[Saved data entries]
■ ■ ■
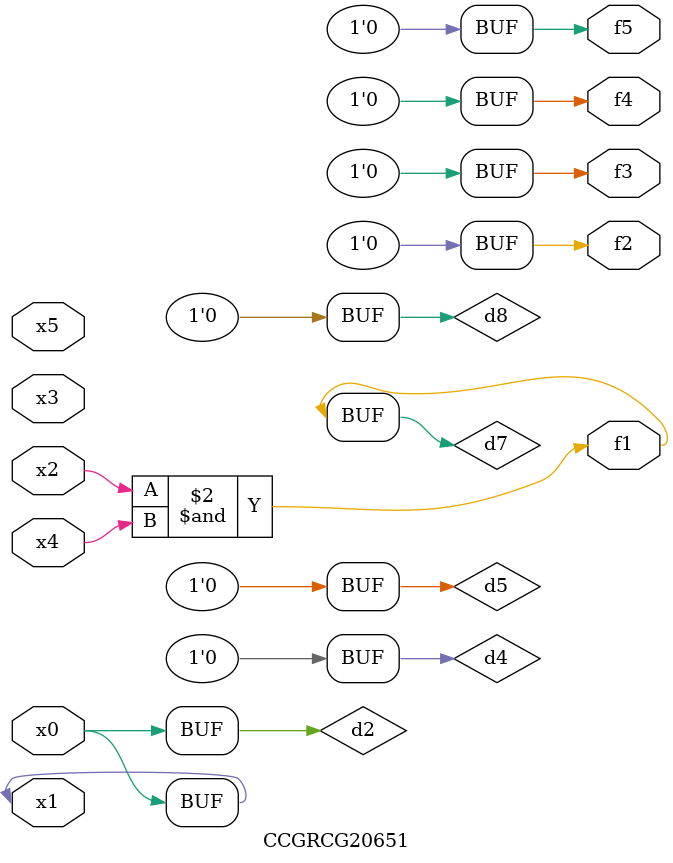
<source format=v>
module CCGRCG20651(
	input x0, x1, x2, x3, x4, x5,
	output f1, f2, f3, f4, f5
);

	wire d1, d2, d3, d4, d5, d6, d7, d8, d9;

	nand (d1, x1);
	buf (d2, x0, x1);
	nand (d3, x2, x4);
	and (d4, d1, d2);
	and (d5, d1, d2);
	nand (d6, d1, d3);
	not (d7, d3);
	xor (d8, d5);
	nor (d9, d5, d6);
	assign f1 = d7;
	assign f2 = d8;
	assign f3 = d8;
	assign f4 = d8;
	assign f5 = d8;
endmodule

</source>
■ ■ ■
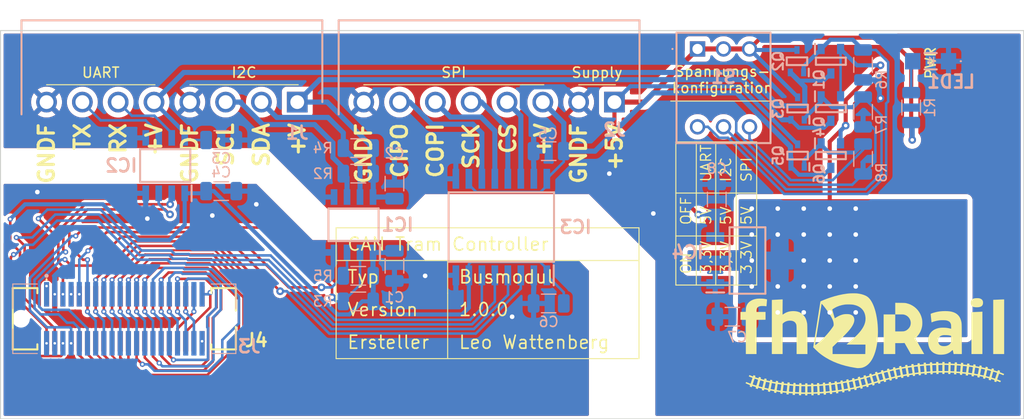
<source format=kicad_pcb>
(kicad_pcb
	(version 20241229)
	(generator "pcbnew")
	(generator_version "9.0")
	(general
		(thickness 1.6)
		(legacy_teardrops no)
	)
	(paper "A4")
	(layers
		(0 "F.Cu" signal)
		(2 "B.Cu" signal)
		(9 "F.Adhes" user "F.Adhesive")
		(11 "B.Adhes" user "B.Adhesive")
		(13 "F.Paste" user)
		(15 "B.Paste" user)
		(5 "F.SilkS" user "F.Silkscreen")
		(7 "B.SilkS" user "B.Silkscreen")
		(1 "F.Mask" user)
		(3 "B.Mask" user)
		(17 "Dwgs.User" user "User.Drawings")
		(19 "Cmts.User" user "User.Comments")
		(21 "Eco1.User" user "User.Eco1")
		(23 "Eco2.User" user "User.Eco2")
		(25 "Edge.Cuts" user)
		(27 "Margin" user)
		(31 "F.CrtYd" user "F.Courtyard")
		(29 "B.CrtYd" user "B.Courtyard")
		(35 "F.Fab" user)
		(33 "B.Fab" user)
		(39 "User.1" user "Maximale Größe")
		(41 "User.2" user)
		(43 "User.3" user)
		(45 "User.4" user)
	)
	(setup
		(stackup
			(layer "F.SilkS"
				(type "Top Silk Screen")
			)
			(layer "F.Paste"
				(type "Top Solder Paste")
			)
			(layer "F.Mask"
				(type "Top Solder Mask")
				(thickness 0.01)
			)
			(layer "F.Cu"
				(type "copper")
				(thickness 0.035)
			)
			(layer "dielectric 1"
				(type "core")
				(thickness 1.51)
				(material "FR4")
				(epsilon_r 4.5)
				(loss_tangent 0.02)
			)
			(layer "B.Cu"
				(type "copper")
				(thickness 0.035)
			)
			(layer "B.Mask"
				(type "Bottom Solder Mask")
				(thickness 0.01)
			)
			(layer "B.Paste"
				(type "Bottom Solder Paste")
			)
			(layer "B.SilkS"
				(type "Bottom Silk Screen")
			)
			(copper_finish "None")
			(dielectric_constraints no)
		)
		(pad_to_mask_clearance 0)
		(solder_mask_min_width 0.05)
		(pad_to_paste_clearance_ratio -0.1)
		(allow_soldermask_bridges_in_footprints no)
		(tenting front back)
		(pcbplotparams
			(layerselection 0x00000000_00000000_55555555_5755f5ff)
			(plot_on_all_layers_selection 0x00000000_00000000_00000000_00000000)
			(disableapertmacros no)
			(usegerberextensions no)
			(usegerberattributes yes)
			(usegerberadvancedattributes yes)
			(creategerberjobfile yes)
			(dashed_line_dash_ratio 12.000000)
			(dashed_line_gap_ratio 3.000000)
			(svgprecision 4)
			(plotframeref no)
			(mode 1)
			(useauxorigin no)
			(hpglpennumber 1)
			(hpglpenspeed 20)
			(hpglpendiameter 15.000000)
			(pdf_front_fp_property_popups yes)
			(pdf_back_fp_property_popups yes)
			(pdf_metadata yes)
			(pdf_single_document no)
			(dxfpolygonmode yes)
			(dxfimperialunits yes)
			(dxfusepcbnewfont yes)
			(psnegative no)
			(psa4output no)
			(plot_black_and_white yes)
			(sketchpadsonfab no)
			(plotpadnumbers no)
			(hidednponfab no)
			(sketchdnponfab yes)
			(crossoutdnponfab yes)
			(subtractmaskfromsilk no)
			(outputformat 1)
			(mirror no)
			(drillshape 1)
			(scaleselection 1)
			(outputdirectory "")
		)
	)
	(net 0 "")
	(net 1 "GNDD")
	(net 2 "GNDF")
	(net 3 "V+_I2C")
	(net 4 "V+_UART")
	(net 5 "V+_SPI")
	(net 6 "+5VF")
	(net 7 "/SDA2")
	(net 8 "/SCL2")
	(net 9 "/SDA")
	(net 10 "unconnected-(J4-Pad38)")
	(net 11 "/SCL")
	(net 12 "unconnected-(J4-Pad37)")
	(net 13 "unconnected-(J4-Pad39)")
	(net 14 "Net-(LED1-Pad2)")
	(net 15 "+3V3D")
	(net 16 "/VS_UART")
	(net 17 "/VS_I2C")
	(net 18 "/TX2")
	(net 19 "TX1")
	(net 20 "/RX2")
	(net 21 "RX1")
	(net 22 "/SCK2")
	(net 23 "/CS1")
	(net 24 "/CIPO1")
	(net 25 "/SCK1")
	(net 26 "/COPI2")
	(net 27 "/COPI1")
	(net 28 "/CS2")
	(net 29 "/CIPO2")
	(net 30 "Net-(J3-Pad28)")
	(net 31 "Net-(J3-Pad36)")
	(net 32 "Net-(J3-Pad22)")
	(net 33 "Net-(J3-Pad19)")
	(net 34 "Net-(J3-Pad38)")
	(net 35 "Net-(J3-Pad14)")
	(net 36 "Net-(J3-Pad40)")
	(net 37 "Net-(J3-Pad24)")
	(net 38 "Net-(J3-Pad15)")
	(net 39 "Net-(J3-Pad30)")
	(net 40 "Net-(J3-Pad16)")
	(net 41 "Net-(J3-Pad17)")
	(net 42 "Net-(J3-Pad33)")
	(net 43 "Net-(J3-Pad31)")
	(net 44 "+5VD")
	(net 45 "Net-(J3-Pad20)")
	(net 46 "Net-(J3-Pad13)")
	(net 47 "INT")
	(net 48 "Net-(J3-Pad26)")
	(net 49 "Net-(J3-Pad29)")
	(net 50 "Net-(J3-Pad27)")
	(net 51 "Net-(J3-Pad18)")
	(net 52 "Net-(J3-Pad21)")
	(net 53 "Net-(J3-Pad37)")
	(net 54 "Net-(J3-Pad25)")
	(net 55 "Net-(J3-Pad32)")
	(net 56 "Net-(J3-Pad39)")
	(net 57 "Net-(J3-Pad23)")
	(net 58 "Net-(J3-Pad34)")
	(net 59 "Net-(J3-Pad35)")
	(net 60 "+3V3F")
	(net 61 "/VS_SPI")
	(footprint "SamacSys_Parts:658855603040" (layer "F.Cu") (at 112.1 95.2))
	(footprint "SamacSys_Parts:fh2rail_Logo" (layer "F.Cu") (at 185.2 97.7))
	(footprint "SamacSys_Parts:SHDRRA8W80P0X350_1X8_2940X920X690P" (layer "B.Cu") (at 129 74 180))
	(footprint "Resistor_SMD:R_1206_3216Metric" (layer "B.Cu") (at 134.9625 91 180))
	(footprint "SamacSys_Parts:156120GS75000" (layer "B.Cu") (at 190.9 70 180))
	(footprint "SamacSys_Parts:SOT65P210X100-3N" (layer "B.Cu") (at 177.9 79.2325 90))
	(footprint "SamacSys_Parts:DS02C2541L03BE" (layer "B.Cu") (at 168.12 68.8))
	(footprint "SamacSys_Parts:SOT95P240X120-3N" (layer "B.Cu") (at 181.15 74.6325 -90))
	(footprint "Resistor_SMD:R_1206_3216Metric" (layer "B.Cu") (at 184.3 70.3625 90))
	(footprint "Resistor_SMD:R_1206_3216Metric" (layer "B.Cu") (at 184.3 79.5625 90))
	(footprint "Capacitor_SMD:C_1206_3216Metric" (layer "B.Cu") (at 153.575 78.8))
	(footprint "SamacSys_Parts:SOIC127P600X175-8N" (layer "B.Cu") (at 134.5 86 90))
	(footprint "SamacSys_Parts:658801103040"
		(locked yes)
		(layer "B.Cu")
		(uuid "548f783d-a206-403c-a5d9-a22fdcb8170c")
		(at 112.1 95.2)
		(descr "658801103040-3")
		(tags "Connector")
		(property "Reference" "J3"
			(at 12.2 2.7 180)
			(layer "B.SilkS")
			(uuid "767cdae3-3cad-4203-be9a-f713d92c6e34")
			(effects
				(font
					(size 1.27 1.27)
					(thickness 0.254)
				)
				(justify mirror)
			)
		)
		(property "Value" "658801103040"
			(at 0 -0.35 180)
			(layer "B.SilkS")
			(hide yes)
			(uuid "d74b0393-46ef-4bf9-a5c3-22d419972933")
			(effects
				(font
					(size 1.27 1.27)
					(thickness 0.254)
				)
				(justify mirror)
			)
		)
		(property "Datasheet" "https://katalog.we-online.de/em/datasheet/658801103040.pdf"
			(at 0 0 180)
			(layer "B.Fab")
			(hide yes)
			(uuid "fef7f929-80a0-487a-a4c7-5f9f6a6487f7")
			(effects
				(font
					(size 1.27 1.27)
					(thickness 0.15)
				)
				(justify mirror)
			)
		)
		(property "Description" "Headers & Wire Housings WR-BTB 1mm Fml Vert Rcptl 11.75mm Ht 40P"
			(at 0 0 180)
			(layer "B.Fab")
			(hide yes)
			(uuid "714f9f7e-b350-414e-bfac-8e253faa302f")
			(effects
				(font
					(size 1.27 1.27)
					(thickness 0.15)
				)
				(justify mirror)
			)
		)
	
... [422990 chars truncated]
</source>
■ ■ ■
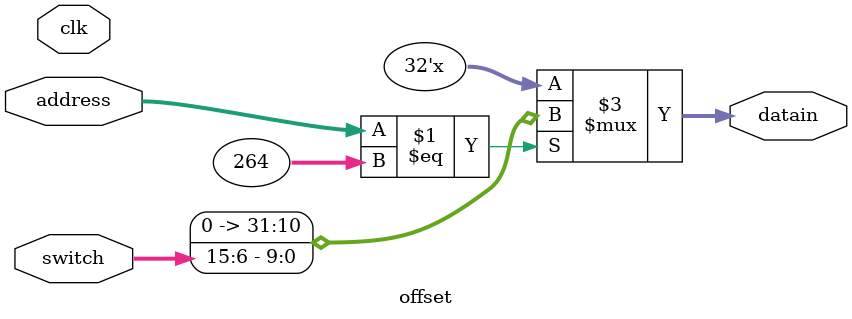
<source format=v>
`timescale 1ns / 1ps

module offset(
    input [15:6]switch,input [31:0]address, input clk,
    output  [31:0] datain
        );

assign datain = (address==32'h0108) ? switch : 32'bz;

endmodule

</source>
■ ■ ■
◆ **Exercise**: Check each line above for the word "assign", and copy the lines where it appears.

◆ **Output of the exercise**:
	assign f1 = d7;
	assign f2 = d8;
	assign f3 = d8;
	assign f4 = d8;
	assign f5 = d8;
assign datain = (address==32'h0108) ? switch : 32'bz;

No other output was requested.